• Work required
Return the records, each one exactly as written.

• Dataset entries
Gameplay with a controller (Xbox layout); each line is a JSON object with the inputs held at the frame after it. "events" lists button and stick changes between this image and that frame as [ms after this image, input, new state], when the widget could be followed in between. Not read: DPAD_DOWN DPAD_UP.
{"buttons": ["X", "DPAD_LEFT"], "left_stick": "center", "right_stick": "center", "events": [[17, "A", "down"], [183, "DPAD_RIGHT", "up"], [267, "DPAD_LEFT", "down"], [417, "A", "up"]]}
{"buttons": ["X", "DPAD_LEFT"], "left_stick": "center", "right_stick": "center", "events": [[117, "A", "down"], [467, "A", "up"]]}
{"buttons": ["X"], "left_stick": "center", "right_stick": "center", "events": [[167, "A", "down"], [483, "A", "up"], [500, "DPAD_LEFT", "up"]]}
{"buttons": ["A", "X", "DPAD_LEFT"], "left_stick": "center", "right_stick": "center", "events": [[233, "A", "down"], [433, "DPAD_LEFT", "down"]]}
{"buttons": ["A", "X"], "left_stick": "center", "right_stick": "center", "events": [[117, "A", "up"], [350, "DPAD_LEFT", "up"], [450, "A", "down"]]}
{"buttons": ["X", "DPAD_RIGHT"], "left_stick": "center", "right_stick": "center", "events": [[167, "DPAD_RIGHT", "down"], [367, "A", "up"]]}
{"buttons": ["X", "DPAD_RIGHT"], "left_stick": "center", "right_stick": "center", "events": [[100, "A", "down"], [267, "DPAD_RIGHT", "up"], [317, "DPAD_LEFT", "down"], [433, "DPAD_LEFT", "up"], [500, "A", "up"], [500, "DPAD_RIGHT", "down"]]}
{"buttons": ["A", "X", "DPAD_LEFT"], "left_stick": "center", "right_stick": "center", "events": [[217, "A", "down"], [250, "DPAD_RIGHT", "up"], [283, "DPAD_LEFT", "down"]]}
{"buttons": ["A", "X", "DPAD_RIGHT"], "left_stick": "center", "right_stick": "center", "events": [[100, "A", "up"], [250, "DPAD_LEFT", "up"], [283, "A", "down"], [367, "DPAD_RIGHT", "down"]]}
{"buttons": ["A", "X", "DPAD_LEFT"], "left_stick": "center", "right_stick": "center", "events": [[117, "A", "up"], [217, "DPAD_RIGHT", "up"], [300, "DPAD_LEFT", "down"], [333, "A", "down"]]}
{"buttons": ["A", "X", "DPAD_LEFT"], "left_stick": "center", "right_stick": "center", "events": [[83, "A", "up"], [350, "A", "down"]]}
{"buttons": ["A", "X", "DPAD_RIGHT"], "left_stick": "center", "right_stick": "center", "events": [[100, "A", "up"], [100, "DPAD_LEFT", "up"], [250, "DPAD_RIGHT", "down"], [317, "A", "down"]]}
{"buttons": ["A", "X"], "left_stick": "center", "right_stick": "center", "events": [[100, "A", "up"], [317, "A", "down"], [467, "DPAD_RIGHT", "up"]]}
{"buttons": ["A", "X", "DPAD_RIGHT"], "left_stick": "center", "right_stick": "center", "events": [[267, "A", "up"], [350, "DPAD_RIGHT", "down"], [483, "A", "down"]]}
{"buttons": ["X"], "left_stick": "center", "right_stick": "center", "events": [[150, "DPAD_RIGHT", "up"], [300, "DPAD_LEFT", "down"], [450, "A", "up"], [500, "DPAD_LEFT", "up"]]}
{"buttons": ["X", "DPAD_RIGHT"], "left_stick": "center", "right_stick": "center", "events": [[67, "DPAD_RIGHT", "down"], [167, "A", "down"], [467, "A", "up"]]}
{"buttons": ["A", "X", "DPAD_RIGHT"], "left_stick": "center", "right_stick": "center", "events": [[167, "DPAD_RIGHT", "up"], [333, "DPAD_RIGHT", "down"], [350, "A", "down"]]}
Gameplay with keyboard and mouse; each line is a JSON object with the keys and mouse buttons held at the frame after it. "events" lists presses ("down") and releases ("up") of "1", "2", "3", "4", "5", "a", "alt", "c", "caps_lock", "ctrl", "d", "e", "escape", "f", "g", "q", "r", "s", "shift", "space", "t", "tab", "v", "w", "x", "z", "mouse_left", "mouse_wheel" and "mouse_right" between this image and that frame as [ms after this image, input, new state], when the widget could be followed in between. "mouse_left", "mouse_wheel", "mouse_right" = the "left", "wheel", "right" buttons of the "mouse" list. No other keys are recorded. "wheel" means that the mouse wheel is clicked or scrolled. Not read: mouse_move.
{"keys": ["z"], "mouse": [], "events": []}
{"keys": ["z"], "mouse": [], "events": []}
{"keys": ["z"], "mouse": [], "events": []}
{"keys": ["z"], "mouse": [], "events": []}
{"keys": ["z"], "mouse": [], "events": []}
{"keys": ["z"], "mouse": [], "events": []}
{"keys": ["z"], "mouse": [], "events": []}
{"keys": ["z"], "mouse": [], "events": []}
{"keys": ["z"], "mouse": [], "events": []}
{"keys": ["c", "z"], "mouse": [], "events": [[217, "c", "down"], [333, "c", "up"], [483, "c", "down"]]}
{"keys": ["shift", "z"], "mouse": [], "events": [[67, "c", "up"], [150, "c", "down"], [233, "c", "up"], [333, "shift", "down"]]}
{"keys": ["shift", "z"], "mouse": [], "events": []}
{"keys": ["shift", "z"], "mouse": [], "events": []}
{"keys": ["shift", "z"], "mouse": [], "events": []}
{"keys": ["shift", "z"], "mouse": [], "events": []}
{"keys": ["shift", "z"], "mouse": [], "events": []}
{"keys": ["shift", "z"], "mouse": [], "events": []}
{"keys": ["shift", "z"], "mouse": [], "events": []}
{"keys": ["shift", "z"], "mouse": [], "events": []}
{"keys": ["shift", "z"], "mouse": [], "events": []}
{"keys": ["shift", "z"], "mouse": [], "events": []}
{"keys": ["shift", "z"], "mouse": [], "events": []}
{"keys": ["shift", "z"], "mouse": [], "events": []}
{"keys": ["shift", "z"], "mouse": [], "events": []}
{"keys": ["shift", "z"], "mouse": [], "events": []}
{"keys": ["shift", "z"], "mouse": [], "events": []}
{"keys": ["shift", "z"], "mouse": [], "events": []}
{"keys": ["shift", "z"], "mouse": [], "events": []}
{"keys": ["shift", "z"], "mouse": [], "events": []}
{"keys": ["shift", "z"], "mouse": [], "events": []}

• Exercise output
Gameplay with a controller (Xbox layout); each line is a JSON object with the inputs held at the frame after it. "events" lists button and stick changes between this image and that frame as [ms after this image, input, new state], when the widget could be followed in between. Not read: DPAD_DOWN DPAD_UP.
{"buttons": ["X", "DPAD_LEFT"], "left_stick": "center", "right_stick": "center", "events": [[17, "A", "down"], [183, "DPAD_RIGHT", "up"], [267, "DPAD_LEFT", "down"], [417, "A", "up"]]}
{"buttons": ["X", "DPAD_LEFT"], "left_stick": "center", "right_stick": "center", "events": [[117, "A", "down"], [467, "A", "up"]]}
{"buttons": ["X"], "left_stick": "center", "right_stick": "center", "events": [[167, "A", "down"], [483, "A", "up"], [500, "DPAD_LEFT", "up"]]}
{"buttons": ["A", "X", "DPAD_LEFT"], "left_stick": "center", "right_stick": "center", "events": [[233, "A", "down"], [433, "DPAD_LEFT", "down"]]}
{"buttons": ["A", "X"], "left_stick": "center", "right_stick": "center", "events": [[117, "A", "up"], [350, "DPAD_LEFT", "up"], [450, "A", "down"]]}
{"buttons": ["X", "DPAD_RIGHT"], "left_stick": "center", "right_stick": "center", "events": [[167, "DPAD_RIGHT", "down"], [367, "A", "up"]]}
{"buttons": ["X", "DPAD_RIGHT"], "left_stick": "center", "right_stick": "center", "events": [[100, "A", "down"], [267, "DPAD_RIGHT", "up"], [317, "DPAD_LEFT", "down"], [433, "DPAD_LEFT", "up"], [500, "A", "up"], [500, "DPAD_RIGHT", "down"]]}
{"buttons": ["A", "X", "DPAD_LEFT"], "left_stick": "center", "right_stick": "center", "events": [[217, "A", "down"], [250, "DPAD_RIGHT", "up"], [283, "DPAD_LEFT", "down"]]}
{"buttons": ["A", "X", "DPAD_RIGHT"], "left_stick": "center", "right_stick": "center", "events": [[100, "A", "up"], [250, "DPAD_LEFT", "up"], [283, "A", "down"], [367, "DPAD_RIGHT", "down"]]}
{"buttons": ["A", "X", "DPAD_LEFT"], "left_stick": "center", "right_stick": "center", "events": [[117, "A", "up"], [217, "DPAD_RIGHT", "up"], [300, "DPAD_LEFT", "down"], [333, "A", "down"]]}
{"buttons": ["A", "X", "DPAD_LEFT"], "left_stick": "center", "right_stick": "center", "events": [[83, "A", "up"], [350, "A", "down"]]}
{"buttons": ["A", "X", "DPAD_RIGHT"], "left_stick": "center", "right_stick": "center", "events": [[100, "A", "up"], [100, "DPAD_LEFT", "up"], [250, "DPAD_RIGHT", "down"], [317, "A", "down"]]}
{"buttons": ["A", "X"], "left_stick": "center", "right_stick": "center", "events": [[100, "A", "up"], [317, "A", "down"], [467, "DPAD_RIGHT", "up"]]}
{"buttons": ["A", "X", "DPAD_RIGHT"], "left_stick": "center", "right_stick": "center", "events": [[267, "A", "up"], [350, "DPAD_RIGHT", "down"], [483, "A", "down"]]}
{"buttons": ["X"], "left_stick": "center", "right_stick": "center", "events": [[150, "DPAD_RIGHT", "up"], [300, "DPAD_LEFT", "down"], [450, "A", "up"], [500, "DPAD_LEFT", "up"]]}
{"buttons": ["X", "DPAD_RIGHT"], "left_stick": "center", "right_stick": "center", "events": [[67, "DPAD_RIGHT", "down"], [167, "A", "down"], [467, "A", "up"]]}
{"buttons": ["A", "X", "DPAD_RIGHT"], "left_stick": "center", "right_stick": "center", "events": [[167, "DPAD_RIGHT", "up"], [333, "DPAD_RIGHT", "down"], [350, "A", "down"]]}
Gameplay with keyboard and mouse; each line is a JSON object with the keys and mouse buttons held at the frame after it. "events" lists presses ("down") and releases ("up") of "1", "2", "3", "4", "5", "a", "alt", "c", "caps_lock", "ctrl", "d", "e", "escape", "f", "g", "q", "r", "s", "shift", "space", "t", "tab", "v", "w", "x", "z", "mouse_left", "mouse_wheel" and "mouse_right" between this image and that frame as [ms after this image, input, new state], when the widget could be followed in between. "mouse_left", "mouse_wheel", "mouse_right" = the "left", "wheel", "right" buttons of the "mouse" list. No other keys are recorded. "wheel" means that the mouse wheel is clicked or scrolled. Not read: mouse_move.
{"keys": ["z"], "mouse": [], "events": []}
{"keys": ["z"], "mouse": [], "events": []}
{"keys": ["z"], "mouse": [], "events": []}
{"keys": ["z"], "mouse": [], "events": []}
{"keys": ["z"], "mouse": [], "events": []}
{"keys": ["z"], "mouse": [], "events": []}
{"keys": ["z"], "mouse": [], "events": []}
{"keys": ["z"], "mouse": [], "events": []}
{"keys": ["z"], "mouse": [], "events": []}
{"keys": ["c", "z"], "mouse": [], "events": [[217, "c", "down"], [333, "c", "up"], [483, "c", "down"]]}
{"keys": ["shift", "z"], "mouse": [], "events": [[67, "c", "up"], [150, "c", "down"], [233, "c", "up"], [333, "shift", "down"]]}
{"keys": ["shift", "z"], "mouse": [], "events": []}
{"keys": ["shift", "z"], "mouse": [], "events": []}
{"keys": ["shift", "z"], "mouse": [], "events": []}
{"keys": ["shift", "z"], "mouse": [], "events": []}
{"keys": ["shift", "z"], "mouse": [], "events": []}
{"keys": ["shift", "z"], "mouse": [], "events": []}
{"keys": ["shift", "z"], "mouse": [], "events": []}
{"keys": ["shift", "z"], "mouse": [], "events": []}
{"keys": ["shift", "z"], "mouse": [], "events": []}
{"keys": ["shift", "z"], "mouse": [], "events": []}
{"keys": ["shift", "z"], "mouse": [], "events": []}
{"keys": ["shift", "z"], "mouse": [], "events": []}
{"keys": ["shift", "z"], "mouse": [], "events": []}
{"keys": ["shift", "z"], "mouse": [], "events": []}
{"keys": ["shift", "z"], "mouse": [], "events": []}
{"keys": ["shift", "z"], "mouse": [], "events": []}
{"keys": ["shift", "z"], "mouse": [], "events": []}
{"keys": ["shift", "z"], "mouse": [], "events": []}
{"keys": ["shift", "z"], "mouse": [], "events": []}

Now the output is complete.